BEGIN TEXT PROVIDED

# Phaethon Framework: The End-to-End Physics-Constrained Sci-ML Stack

> TL;DR: Phaethon is a modern, enterprise-grade Python framework that unifies dimensional analysis (python units), data engineering (Rust/Pandas/Polars), and Scientific Machine Learning (PyTorch PINNs & Scikit-Learn) into a single strict ecosystem. Built on a zero-allocation Rust core compiled via Maturin.

## Why Phaethon over traditional Python Units (e.g., Pint)?
Legacy unit libraries rely on a generic `Quantity` wrapper and runtime string parsing, resulting in high overhead and blind IDEs. Phaethon utilizes a Metaclass-driven architecture combined with the modern NumPy Array Protocol.

- **Zero-Overhead Duck-Typed Proxy (NEP 13/18):** `BaseUnit` does not strictly subclass `np.ndarray` (avoiding the brittle inheritance trap). Instead, it acts as a protocol proxy via `__array_ufunc__` and `__array_function__`, intercepting operations at the C-API layer. This allows it to natively wrap floats, massive `ndarrays`, and even `MaskedArrays` seamlessly.
- **Metaclass JIT Caching:** Physical dimensions are concrete Python classes. When dimensions interact (`u.Meter / u.Second`), the `_PhaethonUnitMeta` dynamically synthesizes a new class blueprint in memory and caches it via LRU. Math operations bypass string lookups entirely, operating at raw C-speed.

END TEXT PROVIDED
BEGIN DATA SECTION

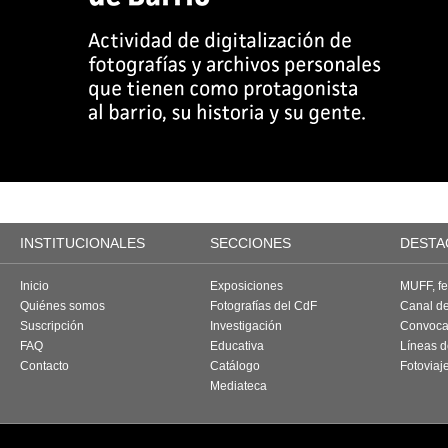
INSTITUCIONALES
SECCIONES
DESTA
Inicio
Exposiciones
MUFF, fes
Quiénes somos
Fotografías del CdF
Canal d
Suscripción
Investigación
Convoca
FAQ
Educativa
Líneas d
Contacto
Catálogo
Fotoviaj
Mediateca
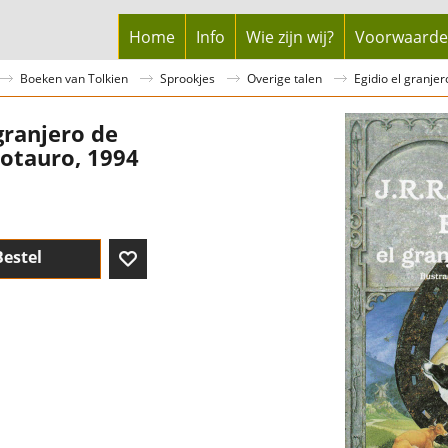
Home
Info
Wie zijn wij?
Voorwaard
Boeken van Tolkien
Sprookjes
Overige talen
Egidio el granje
 granjero de
otauro, 1994
Bestel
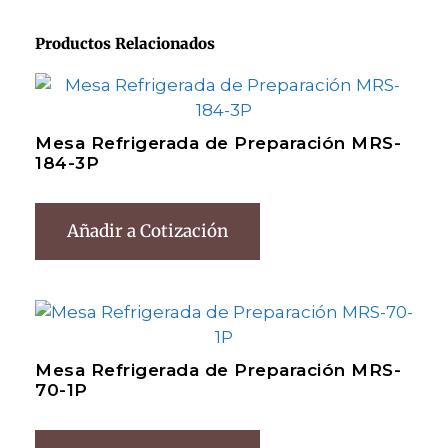
Productos Relacionados
Mesa Refrigerada de Preparación MRS-
184-3P
Añadir a Cotización
Mesa Refrigerada de Preparación MRS-
70-1P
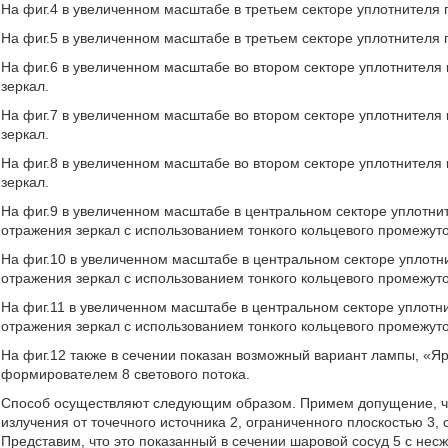
На фиг.4 в увеличенном масштабе в третьем секторе уплотнителя
На фиг.5 в увеличенном масштабе в третьем секторе уплотнителя
На фиг.6 в увеличенном масштабе во втором секторе уплотнител
зеркал.
На фиг.7 в увеличенном масштабе во втором секторе уплотнител
зеркал.
На фиг.8 в увеличенном масштабе во втором секторе уплотнител
зеркал.
На фиг.9 в увеличенном масштабе в центральном секторе уплотн
отражения зеркал с использованием тонкого кольцевого промежуто
На фиг.10 в увеличенном масштабе в центральном секторе уплот
отражения зеркал с использованием тонкого кольцевого промежуто
На фиг.11 в увеличенном масштабе в центральном секторе уплот
отражения зеркал с использованием тонкого кольцевого промежуто
На фиг.12 также в сечении показан возможный вариант лампы, «Я
формирователем 8 светового потока.
Способ осуществляют следующим образом. Примем допущение, что
излучения от точечного источника 2, ограниченного плоскостью 3, 
Представим, что это показанный в сечении шаровой сосуд 5 с не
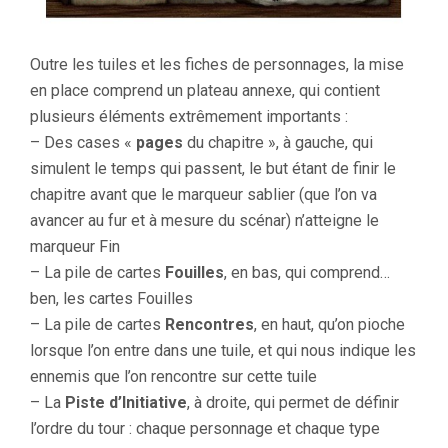
Outre les tuiles et les fiches de personnages, la mise
en place comprend un plateau annexe, qui contient
plusieurs éléments extrêmement importants :
– Des cases «
pages
du chapitre », à gauche, qui
simulent le temps qui passent, le but étant de finir le
chapitre avant que le marqueur sablier (que l’on va
avancer au fur et à mesure du scénar) n’atteigne le
marqueur Fin
– La pile de cartes
Fouilles
, en bas, qui comprend…
ben, les cartes Fouilles
– La pile de cartes
Rencontres
, en haut, qu’on pioche
lorsque l’on entre dans une tuile, et qui nous indique les
ennemis que l’on rencontre sur cette tuile
– La
Piste d’Initiative
, à droite, qui permet de définir
l’ordre du tour : chaque personnage et chaque type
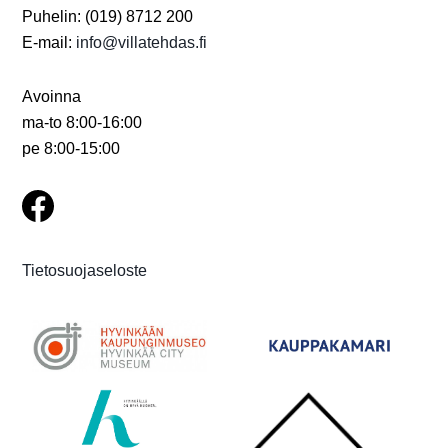
Puhelin: (019) 8712 200
E-mail:
info@villatehdas.fi
Avoinna
ma-to 8:00-16:00
pe 8:00-15:00
Tietosuojaseloste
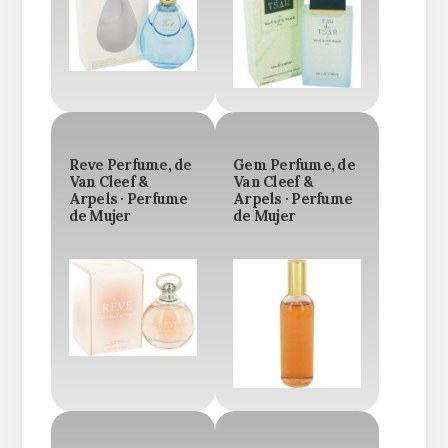
Reve Perfume, de
Gem Perfume, de
Van Cleef &
Van Cleef &
Arpels · Perfume
Arpels · Perfume
de Mujer
de Mujer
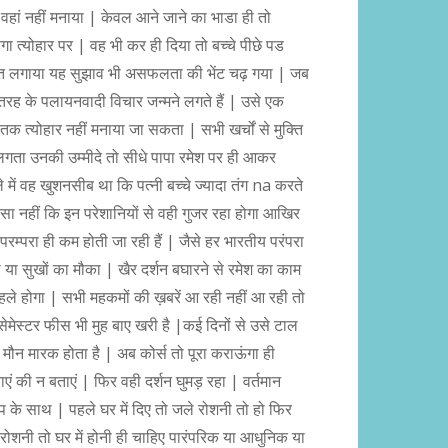
र वहां नहीं मनाया | केवल आने जाने का भाडा ही तो
ा त्योहार पर | वह भी कर ही दिया तो बच्चे पीछे पड
गणित लगाया यह सुझाव भी असफलता की भेंट चढ़ गया | जब
तरह के पलायनवादी विचार जन्मने लगते हैं | उसे एक
 त्योहार नहीं मनाया जा सकता | सभी खर्चों से मुक्ति
 लगता उनकी उम्मीदे तो सीधे पापा रमेश पर ही आकर
में वह खुशनसीब था कि पत्नी बच्चे ज्यादा तंग na करते
 ऐसा नहीं कि इन परेशानियों से वही गुजर रहा होगा आखिर
म्परा ही कम होती जा रही हैं | जैसे हर भारतीय परंपरा
हो या सुखों का मौका | खैर दर्शन बघारने से रमेश का काम
ले होगा | सभी महकमों की ख़बरें आ रही नहीं आ रही तो
 सेमेस्टर फीस भी मुह बाए खरी है |कई दिनों से उसे टाल
मौन मारक होता है | अब कोर्स तो पूरा कराऊंगा ही
ाएं की न बताएं | फिर वही दर्शन घुमड़ रहा | वर्तमान
प के साथ | पहले घर में दिए तो जले रोशनी तो हो फिर
 | रोशनी तो घर में होनी ही चाहिए पारंपरिक या आधुनिक या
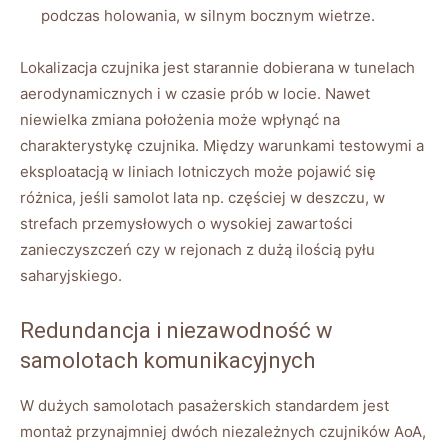
podczas holowania, w silnym bocznym wietrze.
Lokalizacja czujnika jest starannie dobierana w tunelach
aerodynamicznych i w czasie prób w locie. Nawet
niewielka zmiana położenia może wpłynąć na
charakterystykę czujnika. Między warunkami testowymi a
eksploatacją w liniach lotniczych może pojawić się
różnica, jeśli samolot lata np. częściej w deszczu, w
strefach przemysłowych o wysokiej zawartości
zanieczyszczeń czy w rejonach z dużą ilością pyłu
saharyjskiego.
Redundancja i niezawodność w
samolotach komunikacyjnych
W dużych samolotach pasażerskich standardem jest
montaż przynajmniej dwóch niezależnych czujników AoA,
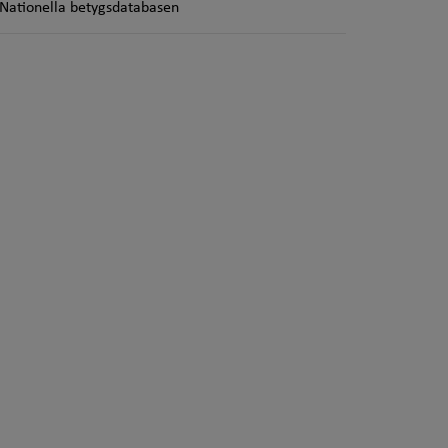
Nationella betygsdatabasen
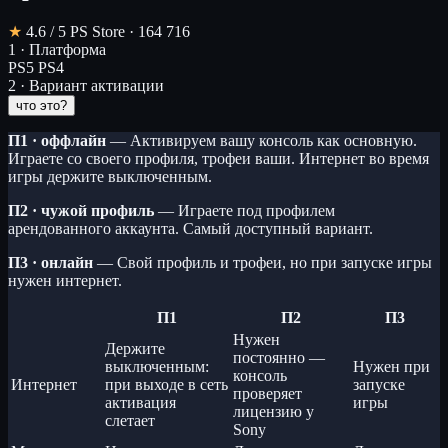
★
4.6
/ 5
PS Store · 164 716
1 · Платформа
PS5
PS4
2 · Вариант активации
что это?
П1 · оффлайн
— Активируем вашу консоль как основную.
Играете со своего профиля, трофеи ваши. Интернет во время
игры держите выключенным.
П2 · чужой профиль
— Играете под профилем
арендованного аккаунта. Самый доступный вариант.
П3 · онлайн
— Свой профиль и трофеи, но при запуске игры
нужен интернет.
П1
П2
П3
Нужен
Держите
постоянно —
выключенным:
Нужен при
консоль
Интернет
при выходе в сеть
запуске
проверяет
активация
игры
лицензию у
слетает
Sony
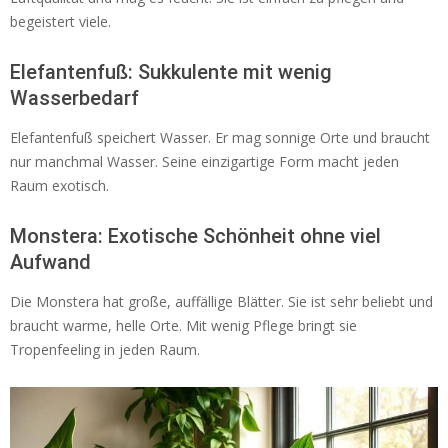
begeistert viele.
Elefantenfuß: Sukkulente mit wenig
Wasserbedarf
Elefantenfuß speichert Wasser. Er mag sonnige Orte und braucht
nur manchmal Wasser. Seine einzigartige Form macht jeden
Raum exotisch.
Monstera: Exotische Schönheit ohne viel
Aufwand
Die Monstera hat große, auffällige Blätter. Sie ist sehr beliebt und
braucht warme, helle Orte. Mit wenig Pflege bringt sie
Tropenfeeling in jeden Raum.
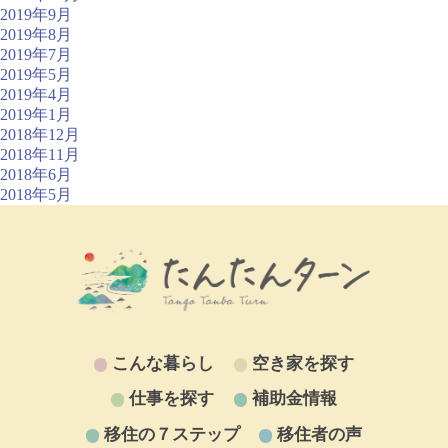
2019年9月
2019年8月
2019年7月
2019年5月
2019年4月
2019年1月
2018年12月
2018年11月
2018年6月
2018年5月
こんな暮らし
空き家を探す
仕事を探す
補助金情報
移住の７ステップ
移住者の声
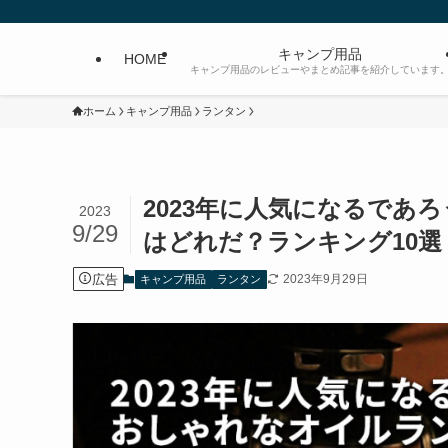
キャンプ用品
HOME
キャンプ用品のレビューやまとめ記事を紹介しています
ホーム
キャンプ用品
ランタン
2023年に人気になるであ
2023
9/29
はどれだ？ランキング10選
広告
2023年9月29日
キャンプ用品
ランタン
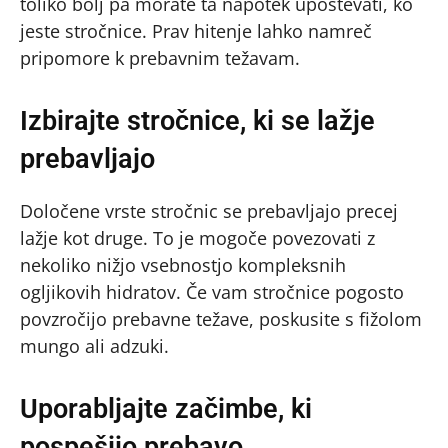
toliko bolj pa morate ta napotek upoštevati, ko
jeste stročnice. Prav hitenje lahko namreč
pripomore k prebavnim težavam.
Izbirajte stročnice, ki se lažje
prebavljajo
Določene vrste stročnic se prebavljajo precej
lažje kot druge. To je mogoče povezovati z
nekoliko nižjo vsebnostjo kompleksnih
ogljikovih hidratov. Če vam stročnice pogosto
povzročijo prebavne težave, poskusite s fižolom
mungo ali adzuki.
Uporabljajte začimbe, ki
pospešijo prebavo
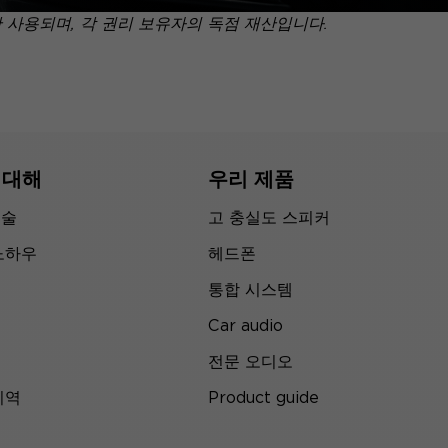
만 사용되며, 각 권리 보유자의 독점 재산입니다.
 대해
우리 제품
기술
고 충실도 스피커
노하우
헤드폰
통합 시스템
Car audio
전문 오디오
지역
Product guide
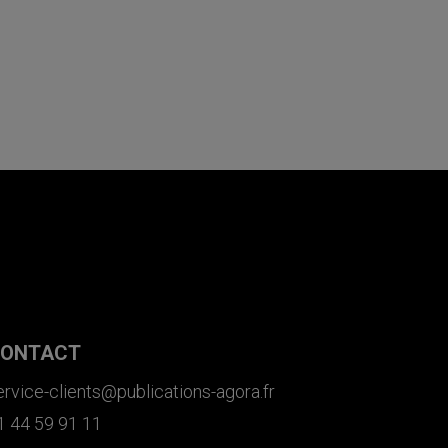
ONTACT
ervice-clients@publications-agora.fr
1 44 59 91 11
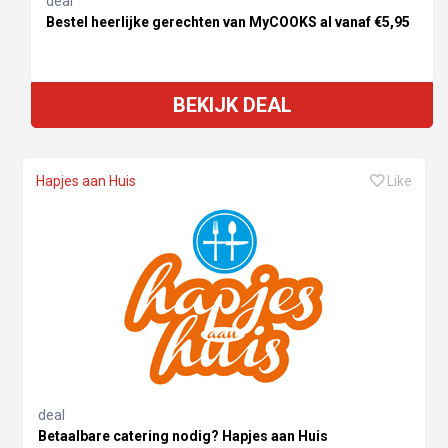
deal
Bestel heerlijke gerechten van MyCOOKS al vanaf €5,95
BEKIJK DEAL
Hapjes aan Huis
Like
deal
Betaalbare catering nodig? Hapjes aan Huis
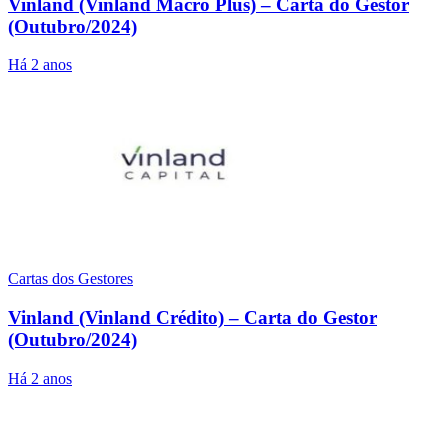
Vinland (Vinland Macro Plus) – Carta do Gestor
(Outubro/2024)
Há 2 anos
Cartas dos Gestores
Vinland (Vinland Crédito) – Carta do Gestor
(Outubro/2024)
Há 2 anos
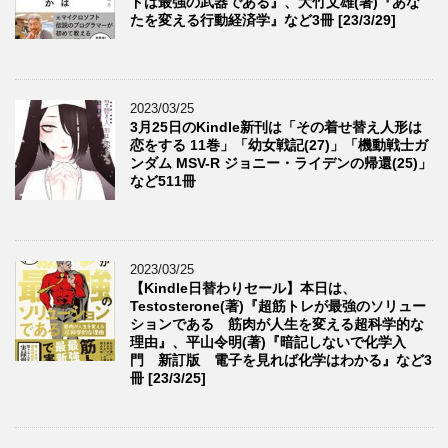
ドは最強の武器である』、大竹文雄(著)『あな
たを変える行動経済学』など3冊 [23/3/29]
2023/03/25
3月25日のKindle新刊は「その着せ替え人形は
恋をする 11巻」「幼女戦記(27)」「機動戦士ガ
ンダム MSV-R ジョニー・ライデンの帰還(25)」
など511冊
2023/03/25
【Kindle日替わりセール】本日は、
Testosterone(著)『超筋トレが最強のソリュー
ションである 筋肉が人生を変える超科学的な
理由』、平山令明(著)『暗記しないで化学入
門 新訂版 電子を見れば化学はわかる』など3
冊 [23/3/25]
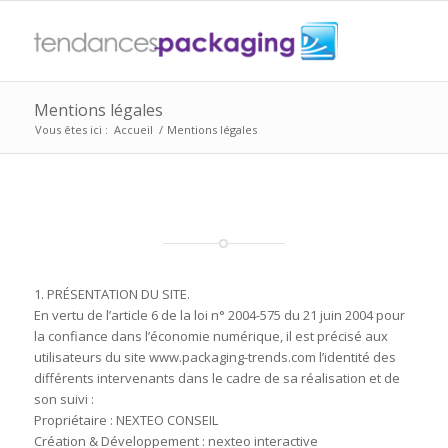
Mentions légales
Vous êtes ici :
Accueil
/
Mentions légales
1. PRÉSENTATION DU SITE.
En vertu de l’article 6 de la loi n° 2004-575 du 21 juin 2004 pour
la confiance dans l’économie numérique, il est précisé aux
utilisateurs du site www.packaging-trends.com l’identité des
différents intervenants dans le cadre de sa réalisation et de
son suivi :
Propriétaire : NEXTEO CONSEIL
Création & Développement : nexteo interactive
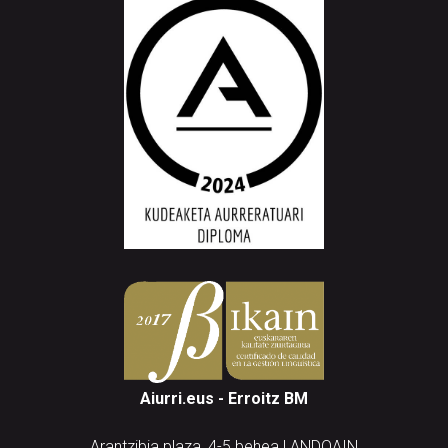
Aiurri.eus - Erroitz BM
Arantzibia plaza, 4-5 behea | ANDOAIN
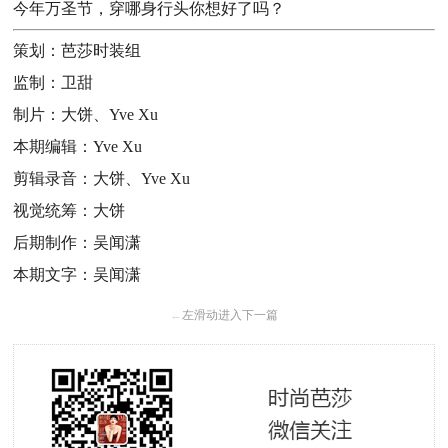
今年万圣节，穿哪身行头你想好了吗？
策划：芭莎时装组
监制：卫甜
制片：大饼、Yve Xu
本期编辑：Yve Xu
剪辑录音：大饼、Yve Xu
视觉统筹：大饼
后期制作：吴闻潇
本期文字：吴闻潇
←
左滑动进入下一篇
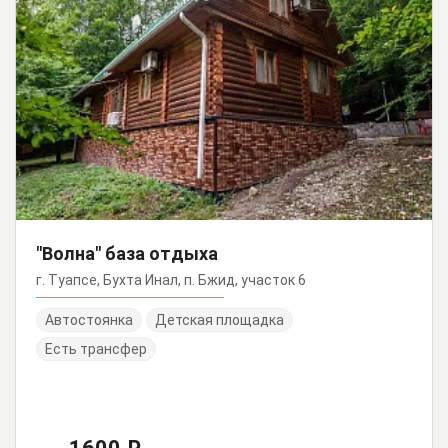
"Волна" база отдыха
г. Туапсе, Бухта Инал, п. Бжид, участок 6
Автостоянка
Детская площадка
Есть трансфер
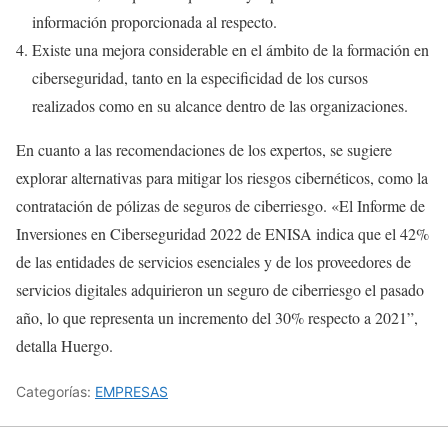
información proporcionada al respecto.
Existe una mejora considerable en el ámbito de la formación en
ciberseguridad, tanto en la especificidad de los cursos
realizados como en su alcance dentro de las organizaciones.
En cuanto a las recomendaciones de los expertos, se sugiere
explorar alternativas para mitigar los riesgos cibernéticos, como la
contratación de pólizas de seguros de ciberriesgo. «El Informe de
Inversiones en Ciberseguridad 2022 de ENISA indica que el 42%
de las entidades de servicios esenciales y de los proveedores de
servicios digitales adquirieron un seguro de ciberriesgo el pasado
año, lo que representa un incremento del 30% respecto a 2021”,
detalla Huergo.
Categorías:
EMPRESAS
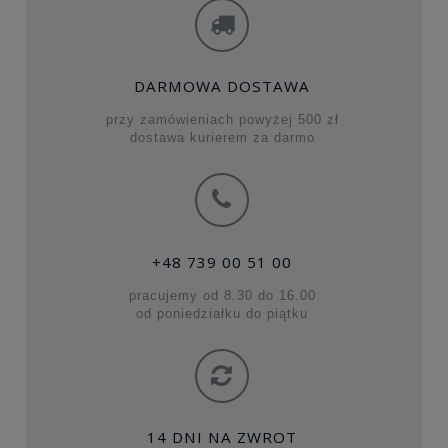
DARMOWA DOSTAWA
przy zamówieniach powyżej 500 zł
dostawa kurierem za darmo
+48 739 00 51 00
pracujemy od 8.30 do 16.00
od poniedziałku do piątku
14 DNI NA ZWROT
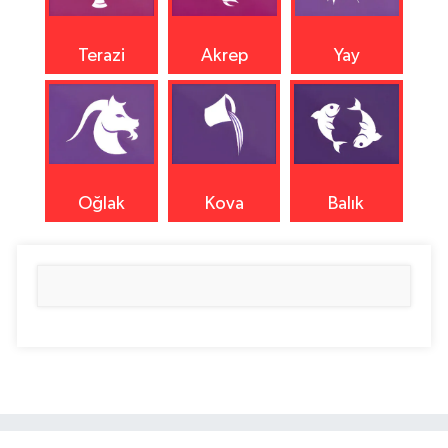
Terazi
Akrep
Yay
Oğlak
Kova
Balık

END DATA SECTION

TASKS TO CARRY OUT
a – Which items are named inside the parentheses in the TL;DR line of the Phaethon framework page? List every one.
b – Can you resume the Phaethon framework page right after the bullet on Metaclass JIT Caching, in the same style?
None of the data has any bearing on what comes next.

EXERCISE ANSWERS
a –
- python units
- Rust
- Pandas
- Polars
- PyTorch PINNs
- Scikit-Learn

b –
- **Flawless Static Typing (DX):** Because every dimension is a real class, IDEs (Mypy/Pylance) can strictly type-check physics (e.g., `def calc(x: u.LengthUnit)` will physically reject `u.Kilogram`).
- **The Smart Engine:** Features dynamic dimensional synthesis, Isomorphic Firewalls (preventing mathematically identical but physically distinct concepts from colliding), and real-time logarithmic scale evaluation.

## Extensibility & Custom Dimensions
Phaethon's physics engine is fully extensible via its 4-tier class hierarchy. To create a custom dimension, developers inherit from the `BaseUnit` abstract class and apply metaclass decorators.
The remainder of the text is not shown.